Daha önce uygulanan immünsüpresanların yararı tartışmalıdır. Ancak çoğu durumda, yalnızca ek bir otoimmün hepatit varsa mantıklıdır. Tedaviye rağmen karaciğer sirozu ortaya çıkarsa, karaciğer nakli gerekebilir. Bu kapsamlı prosedürle, PBC tüm vakaların yüzde 75'inde tedavi edilebilir.
İlaçlarınızı burada bulabilirsiniz
➔ Sarılık ve karaciğer problemleri için ilaçlarönleme
Birincil biliyer siroza karşı önleme mümkün değildir. Hastalığın kesin nedenleri hala araştırılmaktadır.
tamamlayıcı tedavi
Birincil biliyer siroz, doktor tarafından sürekli izlenmesi için düzenli takip muayeneleri gerektirir. Hastalar randevularına mutlaka uymalıdır, çünkü kesin teşhis de takip tedavisinin önemli bir unsurudur. Bu şekilde, erken bir aşamada bir nüks fark edilebilir. Tedavi sonrası bakımın bir parçası olarak hastalığın seyri kontroller aracılığıyla hassas bir şekilde kontrol edilebilir.

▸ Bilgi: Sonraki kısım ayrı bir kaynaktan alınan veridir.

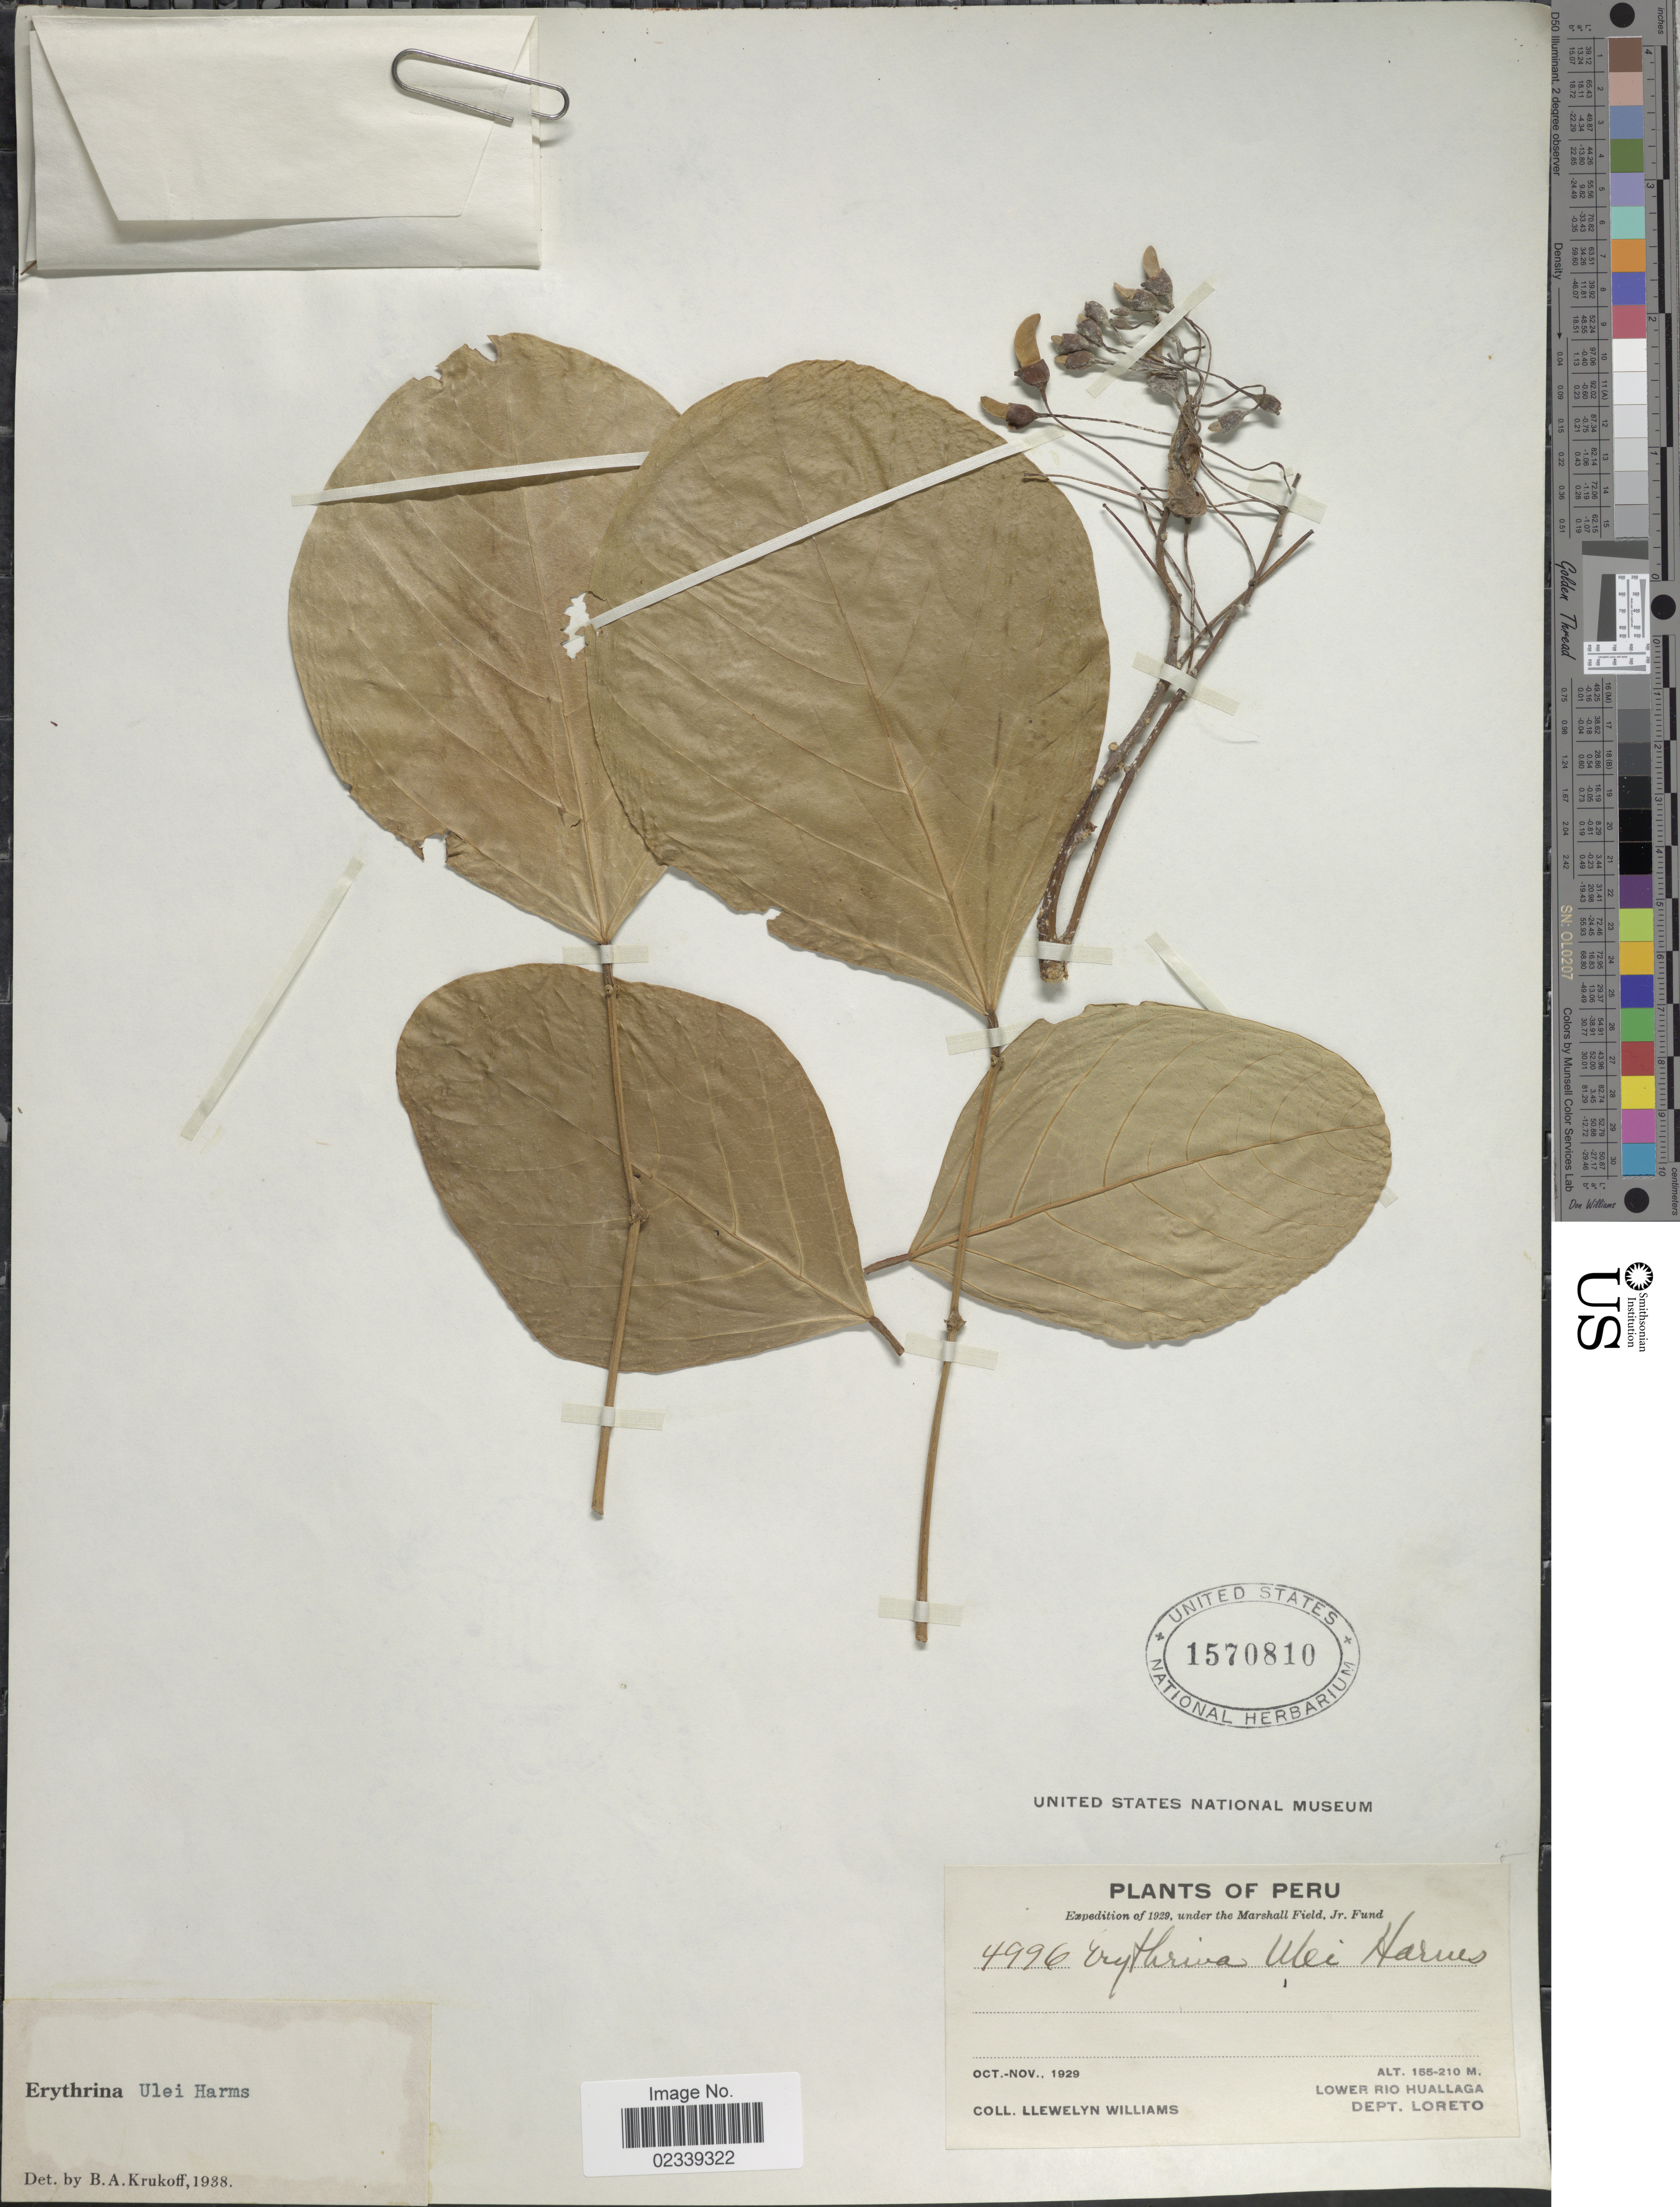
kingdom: Plantae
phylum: Tracheophyta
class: Magnoliopsida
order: Fabales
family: Fabaceae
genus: Erythrina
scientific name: Erythrina ulei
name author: Harms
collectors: Ll. Williams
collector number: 4996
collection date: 1929-10/1929-11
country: Peru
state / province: Loreto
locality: Lower Rio Huallaga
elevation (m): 185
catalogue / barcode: US 1570810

Rutine uygun olarak, her üç ila altı ayda bir kontroller önerilir. Gerçek tedaviden sonraki sürede laboratuvar değerleri kötüleşirse, daha ileri tetkik randevuları plan üzerindedir. Hastalar muayeneleri ertelememeli, bunun yerine zamanında doktora başvurmalıdır. Karaciğer naklinin olup olmadığına bakılmaksızın, etkilenenlerin hastalığın diğer semptomlarına dikkat etmesi çok önemlidir.
Artan yorgunluk ve sık kaşıntı kötüleşmeyi gösterir. Düzenli bir günlük ritim, belirli bir dengeyi bulmaya yardımcı olur. Hastanın durumunun iyileşmesi için yeterli molalar ve uyku evreleri gözlemlenmelidir. Karaciğer naklinden sonra uzun süreli bakım tavsiye edilir. Bu, ilgili nakil merkezlerinde mevcuttur. Doktorların tavsiyelerine ek olarak aile ve arkadaşlardan alınan zihinsel destek de etkilenenler için çok değerlidir.
Bunu kendin yapabilirsin
Ne yazık ki, bu otoimmün hastalık için hastalığı iyileştirebilecek terapötik bir yaklaşım yoktur. Reçeteli ilaç sadece semptomları hafifletmekle kalmaz, aynı zamanda siroz ve dolayısıyla gerekli karaciğer nakli için zaman noktasını da geciktirir. Bu nedenle düzenli olarak alınmaları gerekir. Tıbbi kontroller de düzenli olarak yapılmalıdır.
Böyle bir teşhisin neden olabileceği olası duygusal sorunlar nedeniyle, ortaya çıkan korkuların ve güvensizliklerin uygun şekilde tartışıldığı ve böylece üstesinden gelinen eşlik eden psikoterapi önerilir. Etkilenenlerle fikir alışverişinde bulunmak da faydalıdır. Erlangen Karaciğer Merkezi'nden bir karaciğer kendi kendine yardım grubu ve bir hasta grubu var. Artık birincil biliyer sirozu olan insanlar için bir Facebook grubu bile var. Burada internette araştırma yapan herkes onu çabucak bulacaktır.
Otoimmün bir hastalık durumunda güvenilir şekilde işleyen bir bağışıklık sistemi de önemlidir. Bağışıklık sistemini güçlendirmenin birçok yolu vardır. Kolon temizleme veya saflaştırma kürleri gibi detoksifikasyon önlemleri, karaciğeri rahatlatan az yağlı yiyecekler gibi diyet önlemlerini tamamlar. Her şeyden önce hayvansal yağlardan kaçınılmalı ve yerine yüksek kaliteli omega-3 bakımından zengin bitkisel yağlar kullanılmalıdır. Omega-3 yağ asitleri örneğin keten tohumu yağı veya ceviz yağında bulunur.
Ayrıca, özellikle karaciğer hastalığı olan kişiler stresten kaçınmalıdır. Bunun yerine, bolca uyku ve dinlenmenin yanı sıra yürüyüş, yürüyüş veya yüzme gibi birçok egzersiz de belirtilir.